Begin QUOTED TEXT

# Cat Opening doors



## xtreme21 (Jul 20, 2004)

I was wondering if anyone had any advice to help me get my cat to stop opening doors. She opens the front door when I am not home and you can imagine the door being open with no one home. I lock the door but the moment she turns the handle it unlocks both locks in the apartment. 

Thanks


----------



## Guest (Jul 20, 2004)

You can put a deadbolt lock on the door. I imagine that it would be difficult for her to unlock one of those.


----------



## xtreme21 (Jul 20, 2004)

I have one but it works in conjunction with the handle, if someone turns the handle it unlocks both. I live in an apartment an d I am unable to change it do to management.


----------



## xtreme21 (Jul 20, 2004)

Great, I'll give those ideas a try, thank you


----------



## BritChipmunk (Jun 3, 2004)

I worry about my cats learning how to do that, too. I also live in an apartment and with one turn, the lock will de-lock.

worse thing is, it's not a doorknob. it's a handle, so it's even easier.


----------



## karke (Jul 23, 2004)

End QUOTED TEXT

*SET TASKS*:
1. Reproduce the passage of the thread about the cat opening doors from "## BritChipmunk (Jun" to "lock will de-lock.", inclusive, swapping "apartment" for "condominium" throughout.
2. Extend the forum thread on the cat that opens doors, picking up after its final line.

Begin RECORD EXCERPTS

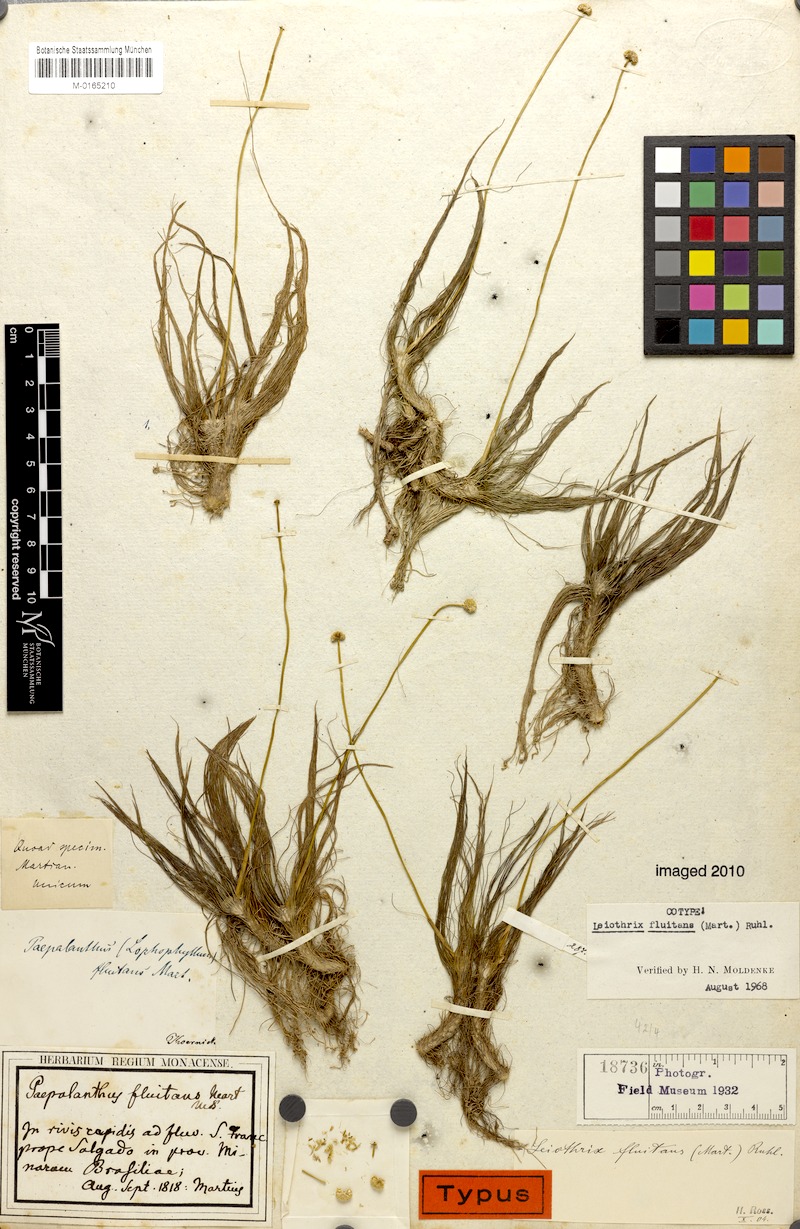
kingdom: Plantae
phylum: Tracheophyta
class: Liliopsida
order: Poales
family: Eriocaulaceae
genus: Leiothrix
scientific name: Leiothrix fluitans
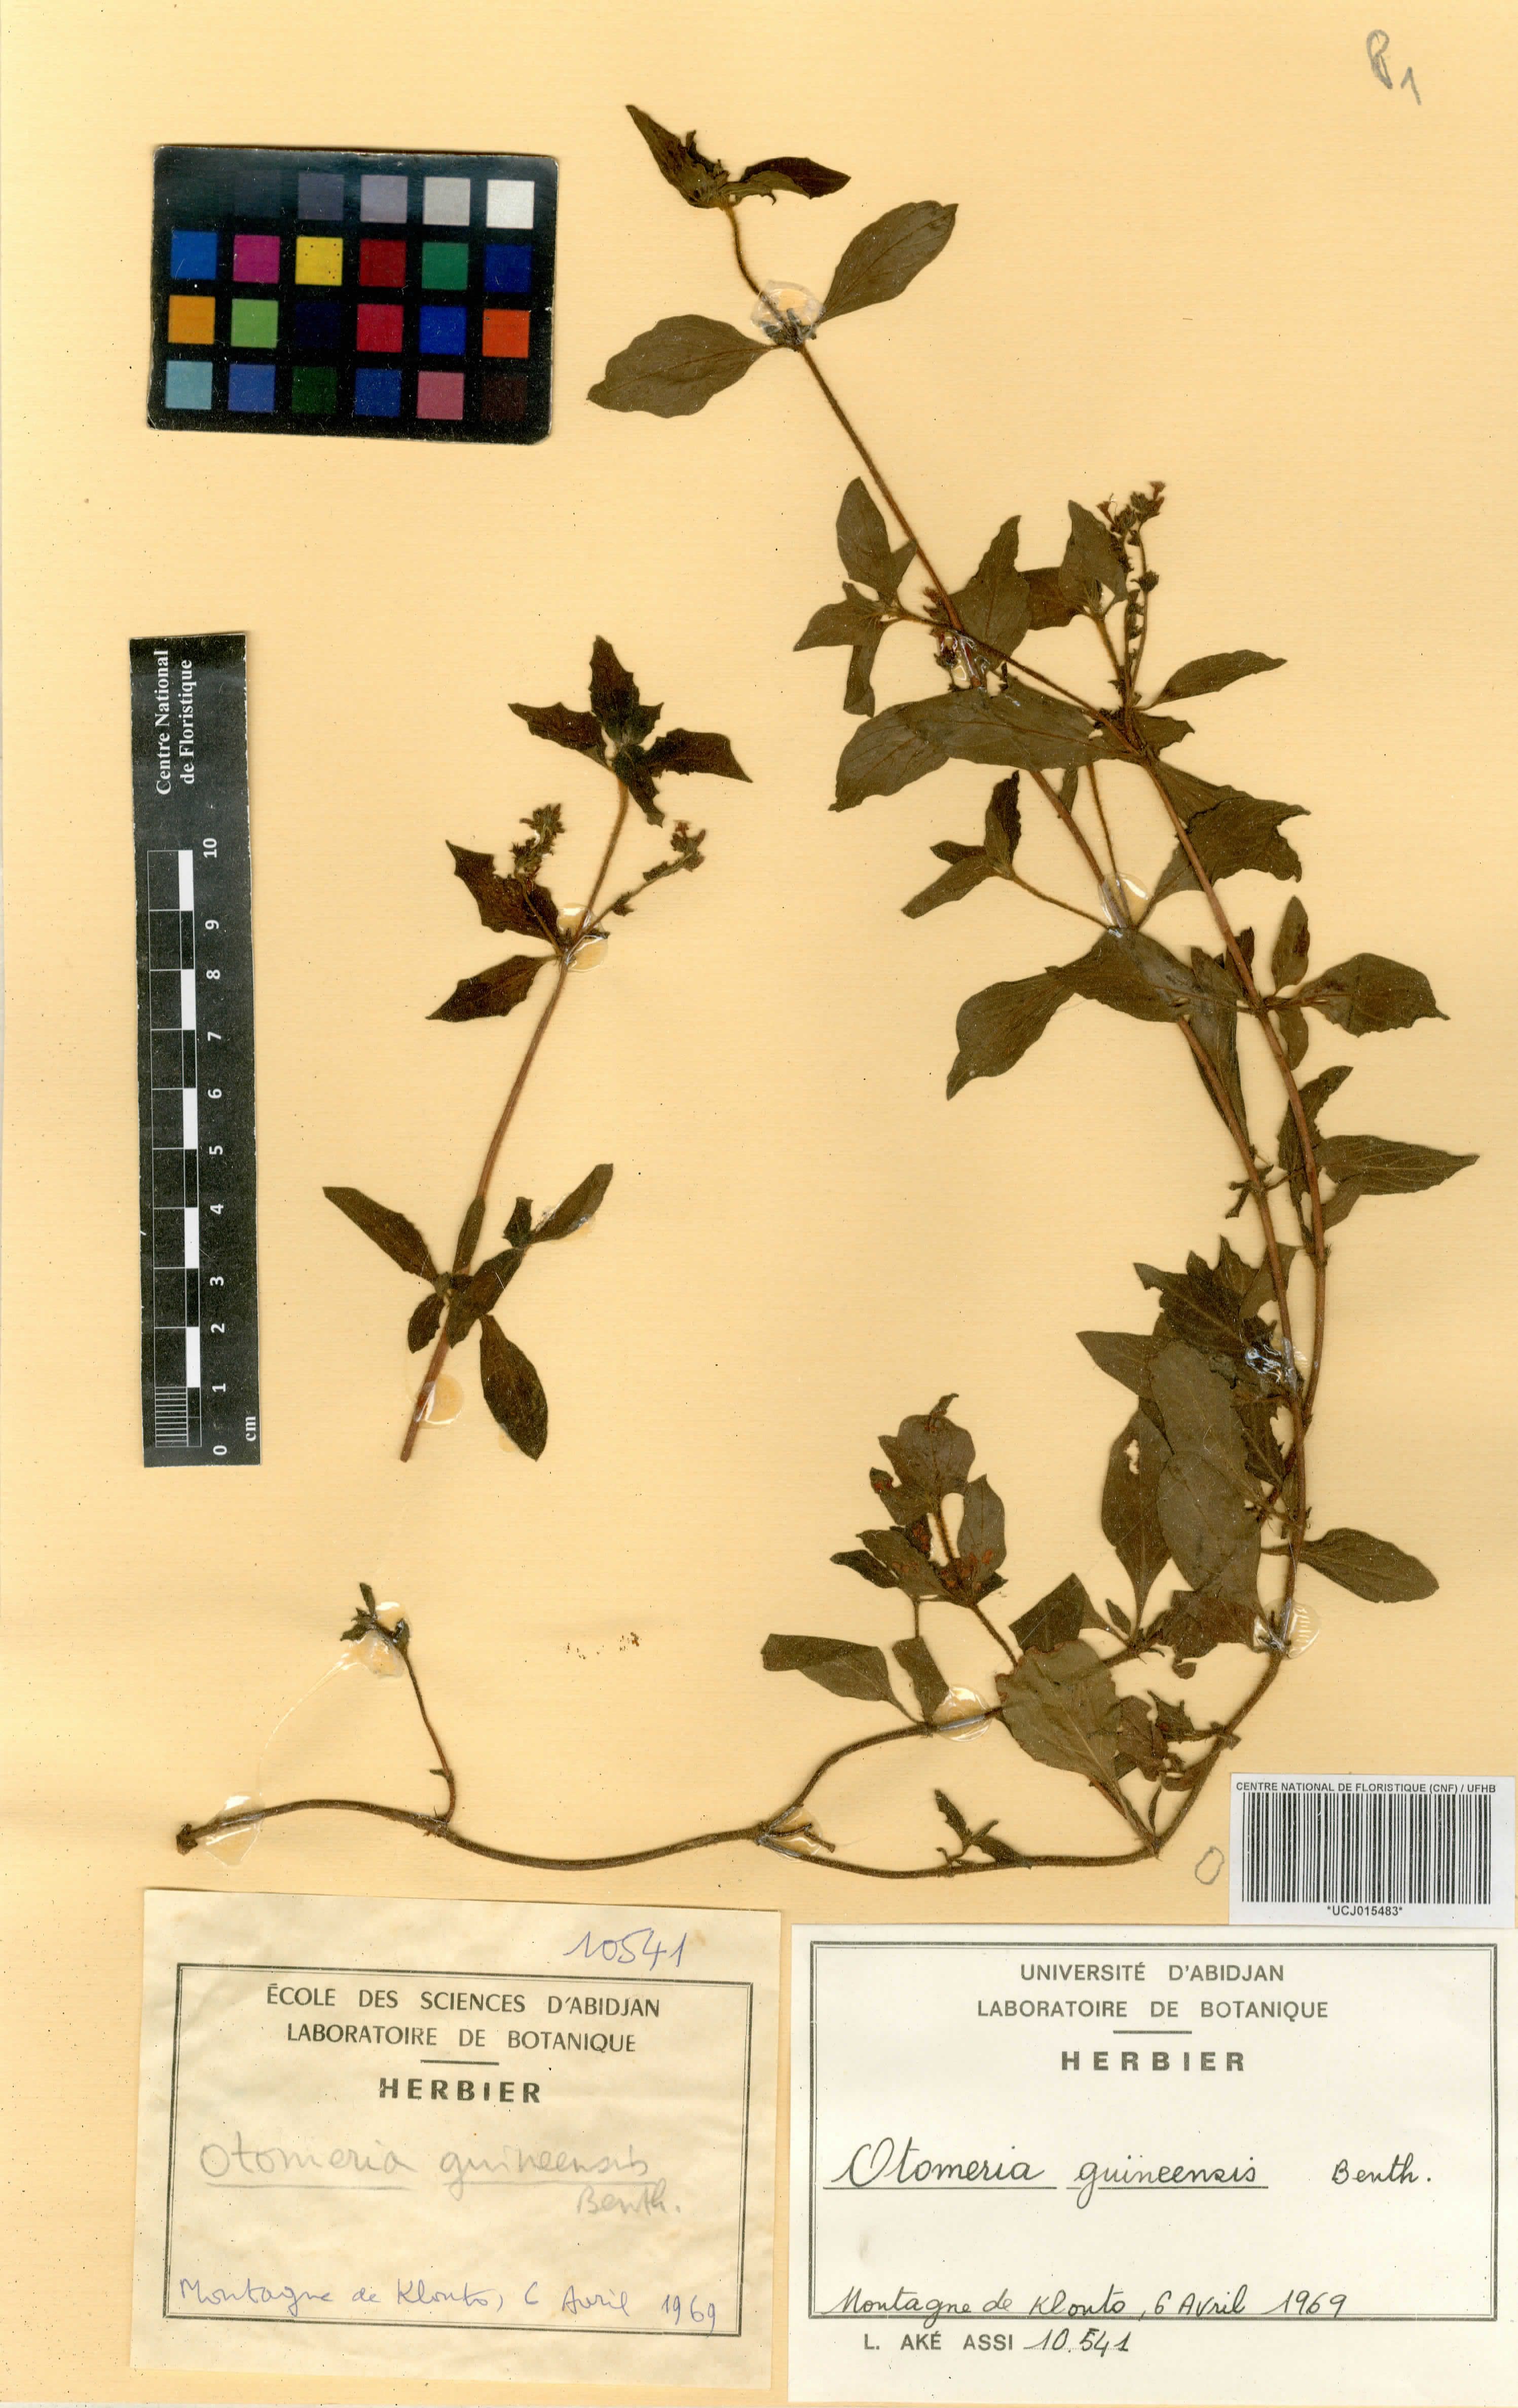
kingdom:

End RECORD EXCERPTS
Begin RECORD EXCERPTS

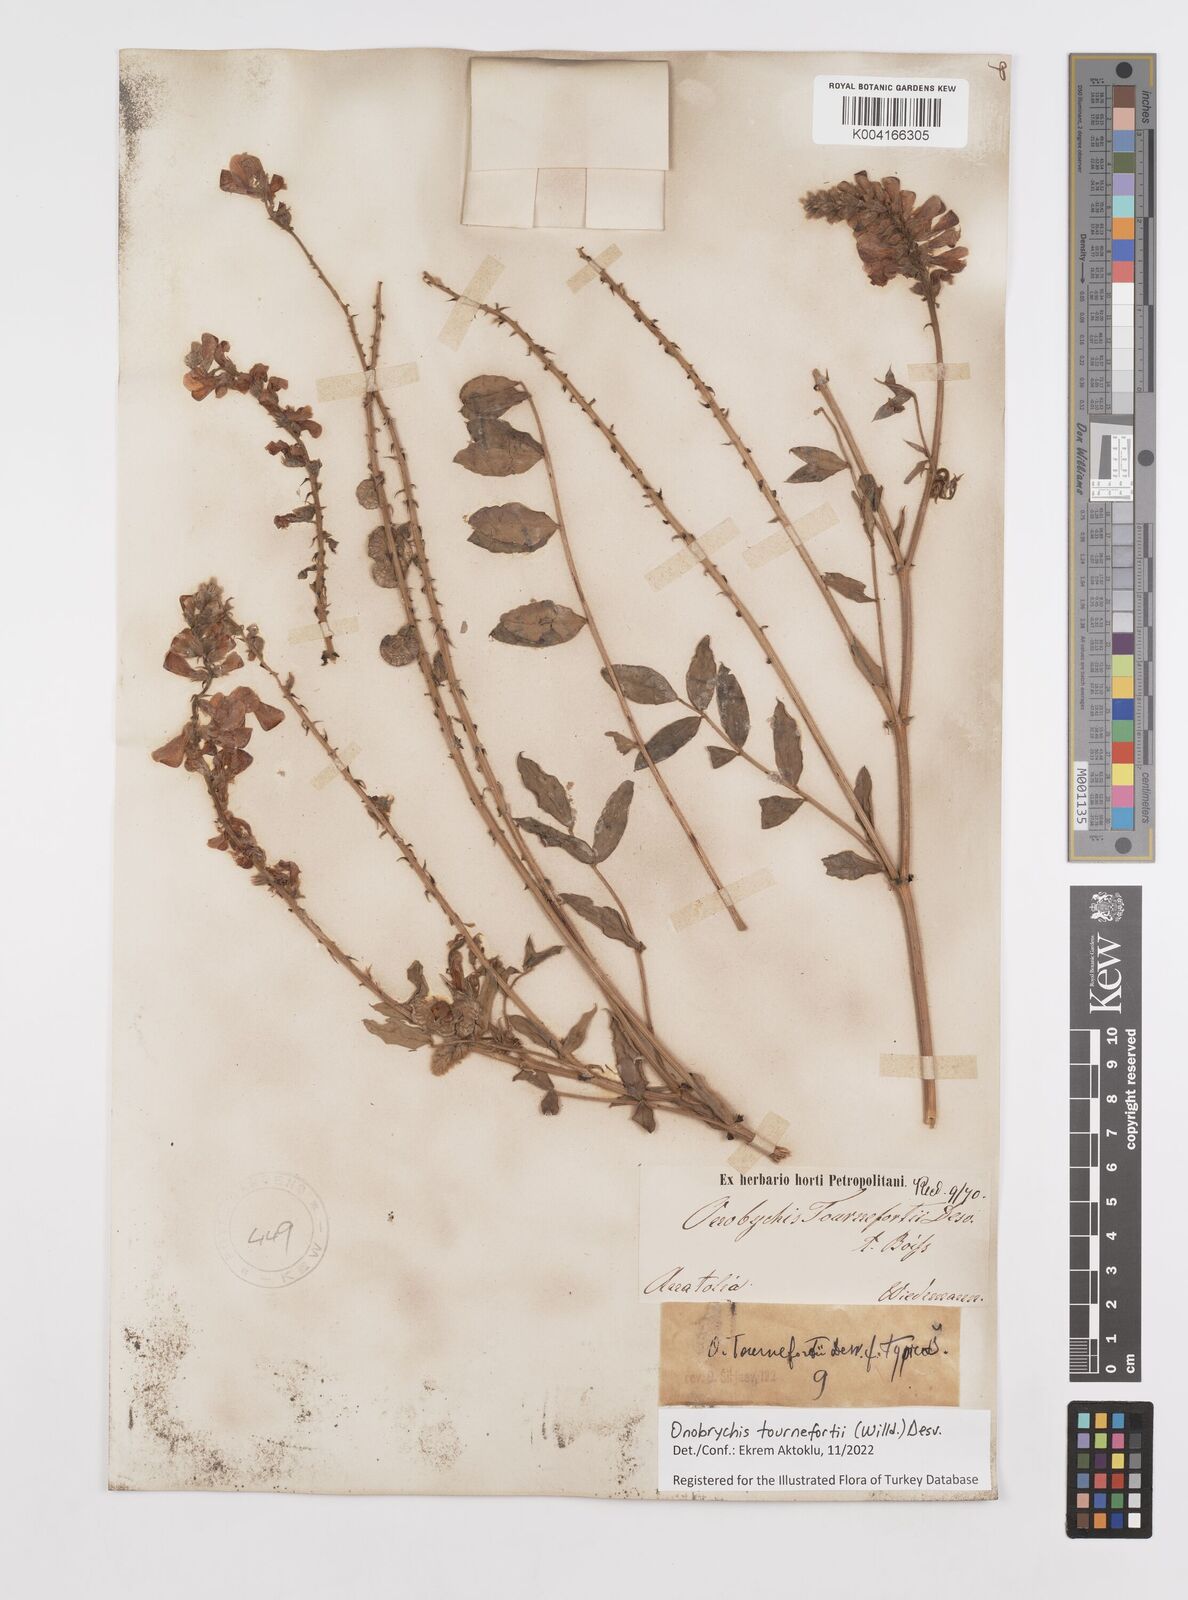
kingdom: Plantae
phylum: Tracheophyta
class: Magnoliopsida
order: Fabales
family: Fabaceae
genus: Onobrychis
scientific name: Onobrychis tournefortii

End RECORD EXCERPTS

*TASK-BY-TASK RESULTS*:
1.
## BritChipmunk (Jun 3, 2004)

I worry about my cats learning how to do that, too. I also live in an condominium and with one turn, the lock will de-lock.

2.
you could try putting one of those gates, which people use to keep babys/dogs out of rooms, in front of the door.[/b]


----------



## mfhutchinson (Jul 16, 2004)

Yes Ty can open the door that goes into the garage at my moms and any screen door in her way. It started with the cabinet doors and went from there. I mean I am glad she is smart, but wish she had not taught herself that..I think the oil and jelly stuff sounds like a good idea. Let me know what works for you. I may have to try it. So Ty does not escape again :!:


----------



## fbodgrl (May 10, 2004)

Is it a handle or a door knob? I think they make things to put over them to prevent small children from opening them. Maybe that would work.


----------



## kana (Apr 23, 2004)

:lol: I have no advise, but I think this thread is funny and impressive!!!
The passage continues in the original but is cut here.